**LATIHAN SINGKAT**
Salin ulang tanpa perubahan bagian bacaan tentang pengelolaan kelas yang diawali kata-kata "Kalau belum kondisif, guru" dan diakhiri kata-kata "dalam ruangan kelas.".

**BACAAN**
Kalau belum kondisif, guru harus berusaha seoptimal mungkin untuk membenahinya.
Oleh karena itu, kegiatan mengelola kelas akan menyangkut “ mengatur tata kelas
yang memadai untuk pengajaran” dan “ menciptakan iklim belajar mengajar yang
serasi”. Mengatur tata ruang kelas maksudnya guru harus dapat mendesain dan
mengatur ruang kelas sedemikian rupa sehingga guru dan anak didik itu kreatif,
kekerasan belajar di ruang itu. Misalnya, bagaimana mengatur meja dan tempat
duduk, menempatkan papan tulis, tempat meja guru, bahkan bagaimana pula harus
mengatur hiasan di dalam ruangan kelas.
Di
samping itu semua, kelas harus selalu dalam keadaan bersih. Kemudian yang berkaitan
dengan menciptakan iklim belajar mengajar yang serasi, maksudnya guru harus
mampu menangani dan mengarahkan tingkah laku anak didiknya agar tidak merusak
suasana kelas. Kalau sekiranya terdapat tingkah laku anak didik yang kurang
serasi, misalnya ramai, nakal, mengantuk, atau mengganggu teman lain, guru
harus dapat mengambil tindakan yang tepat.

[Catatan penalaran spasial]
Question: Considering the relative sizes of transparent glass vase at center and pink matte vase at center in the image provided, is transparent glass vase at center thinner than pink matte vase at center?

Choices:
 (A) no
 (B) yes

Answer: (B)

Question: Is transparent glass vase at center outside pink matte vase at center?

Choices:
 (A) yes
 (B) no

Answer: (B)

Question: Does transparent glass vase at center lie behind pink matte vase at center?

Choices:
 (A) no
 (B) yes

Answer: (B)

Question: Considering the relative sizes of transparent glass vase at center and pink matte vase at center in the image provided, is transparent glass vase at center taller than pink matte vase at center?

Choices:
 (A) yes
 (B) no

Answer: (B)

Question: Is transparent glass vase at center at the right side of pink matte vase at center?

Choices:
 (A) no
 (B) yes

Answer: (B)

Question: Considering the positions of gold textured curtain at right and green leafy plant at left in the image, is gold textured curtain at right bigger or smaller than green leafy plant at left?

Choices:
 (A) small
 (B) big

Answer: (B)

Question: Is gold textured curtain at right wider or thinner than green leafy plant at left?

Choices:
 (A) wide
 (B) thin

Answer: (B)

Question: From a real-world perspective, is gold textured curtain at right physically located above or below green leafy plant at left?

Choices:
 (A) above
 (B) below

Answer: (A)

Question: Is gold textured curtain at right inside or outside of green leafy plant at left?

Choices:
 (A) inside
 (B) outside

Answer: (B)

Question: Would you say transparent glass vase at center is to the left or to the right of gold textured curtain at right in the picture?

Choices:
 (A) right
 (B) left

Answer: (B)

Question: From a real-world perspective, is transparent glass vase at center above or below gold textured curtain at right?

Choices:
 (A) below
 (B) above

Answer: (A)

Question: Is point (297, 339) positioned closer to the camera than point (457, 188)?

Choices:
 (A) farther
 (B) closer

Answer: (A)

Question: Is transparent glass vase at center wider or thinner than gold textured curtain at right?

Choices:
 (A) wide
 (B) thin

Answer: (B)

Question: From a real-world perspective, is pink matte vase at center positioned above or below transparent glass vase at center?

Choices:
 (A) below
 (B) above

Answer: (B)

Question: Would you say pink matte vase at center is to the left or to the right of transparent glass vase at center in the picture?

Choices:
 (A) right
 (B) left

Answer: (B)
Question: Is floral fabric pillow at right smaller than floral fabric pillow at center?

**HASIL TUGAS**
Kalau belum kondisif, guru harus berusaha seoptimal mungkin untuk membenahinya.
Oleh karena itu, kegiatan mengelola kelas akan menyangkut “ mengatur tata kelas
yang memadai untuk pengajaran” dan “ menciptakan iklim belajar mengajar yang
serasi”. Mengatur tata ruang kelas maksudnya guru harus dapat mendesain dan
mengatur ruang kelas sedemikian rupa sehingga guru dan anak didik itu kreatif,
kekerasan belajar di ruang itu. Misalnya, bagaimana mengatur meja dan tempat
duduk, menempatkan papan tulis, tempat meja guru, bahkan bagaimana pula harus
mengatur hiasan di dalam ruangan kelas.